As theorists of sociocultural process, we investigate incommensurability of usages and connotations not as problems to be solved but as windows onto distinct contexts, histories, and social relations. We strive toward an evenhanded approach to vocabularies in both Chinese and English, eschewing the linguistic domination that might develop as scholars in mainland import and disseminate prestigious Western terms such as “ethnography” or “decolonizing”. We attend to words in all their specificities of usage to grasp the societal impacts of Chinese and Western semantic interplay and of the discrepancies even between Chinese regions.

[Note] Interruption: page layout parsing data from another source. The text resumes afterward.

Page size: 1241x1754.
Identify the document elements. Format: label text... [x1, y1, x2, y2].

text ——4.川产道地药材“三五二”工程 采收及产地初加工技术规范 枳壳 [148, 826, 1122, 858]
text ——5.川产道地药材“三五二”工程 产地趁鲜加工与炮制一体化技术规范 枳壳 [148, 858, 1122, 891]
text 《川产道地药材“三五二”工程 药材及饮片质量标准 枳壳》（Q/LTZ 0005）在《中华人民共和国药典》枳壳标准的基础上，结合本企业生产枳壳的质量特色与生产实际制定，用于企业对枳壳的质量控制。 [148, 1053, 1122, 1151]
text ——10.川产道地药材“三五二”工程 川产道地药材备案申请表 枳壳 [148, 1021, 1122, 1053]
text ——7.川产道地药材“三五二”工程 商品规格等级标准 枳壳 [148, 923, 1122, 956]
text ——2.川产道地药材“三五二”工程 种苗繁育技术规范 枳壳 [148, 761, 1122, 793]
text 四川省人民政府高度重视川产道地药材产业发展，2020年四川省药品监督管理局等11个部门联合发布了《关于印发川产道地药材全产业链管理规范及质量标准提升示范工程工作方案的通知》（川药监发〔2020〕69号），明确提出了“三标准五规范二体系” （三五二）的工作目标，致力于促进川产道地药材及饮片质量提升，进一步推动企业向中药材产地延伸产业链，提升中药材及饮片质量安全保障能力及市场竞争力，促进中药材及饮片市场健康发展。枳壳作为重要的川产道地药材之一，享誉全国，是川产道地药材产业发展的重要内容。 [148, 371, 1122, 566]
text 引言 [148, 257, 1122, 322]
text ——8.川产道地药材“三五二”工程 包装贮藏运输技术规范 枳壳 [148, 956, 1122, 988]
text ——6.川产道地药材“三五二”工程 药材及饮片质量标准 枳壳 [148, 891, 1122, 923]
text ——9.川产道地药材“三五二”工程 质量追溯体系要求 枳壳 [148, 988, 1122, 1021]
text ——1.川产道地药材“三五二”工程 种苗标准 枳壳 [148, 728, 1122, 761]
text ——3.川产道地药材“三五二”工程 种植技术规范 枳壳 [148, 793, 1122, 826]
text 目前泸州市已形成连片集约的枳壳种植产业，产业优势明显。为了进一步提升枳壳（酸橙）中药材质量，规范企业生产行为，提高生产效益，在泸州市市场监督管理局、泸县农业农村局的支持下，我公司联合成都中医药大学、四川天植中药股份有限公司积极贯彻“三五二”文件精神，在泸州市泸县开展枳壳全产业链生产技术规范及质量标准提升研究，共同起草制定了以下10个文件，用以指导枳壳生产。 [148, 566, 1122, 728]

We are not linguists per se, or philologists, nor are we translators or etymologists. Our emphasis exceeds terminology as we are fascinated with anecdotes, frustrations, resolutions, and conversations from diverse perspectives and locations. Disaggregating usages into official, scholarly, popular media and vernacular domains, we take what we call the “social lives” of keywords as lenses on China and pursue vibrant accounts that reveal how power, authority, dissent, even humor and parody, proliferate meanings rather than standardize them. In the ethnographic spirit, we are interested in observing, listening and talking to a range of people, including ourselves, to collect disparate usages and portray them evocatively. Keyword entries assemble a heteroglot set of sources and vignettes to tell vibrant stories reflecting that word’s significations. Hence, our method is to construct entries through collective participation so as to capture heterogeneity, polysemy, multiplicity.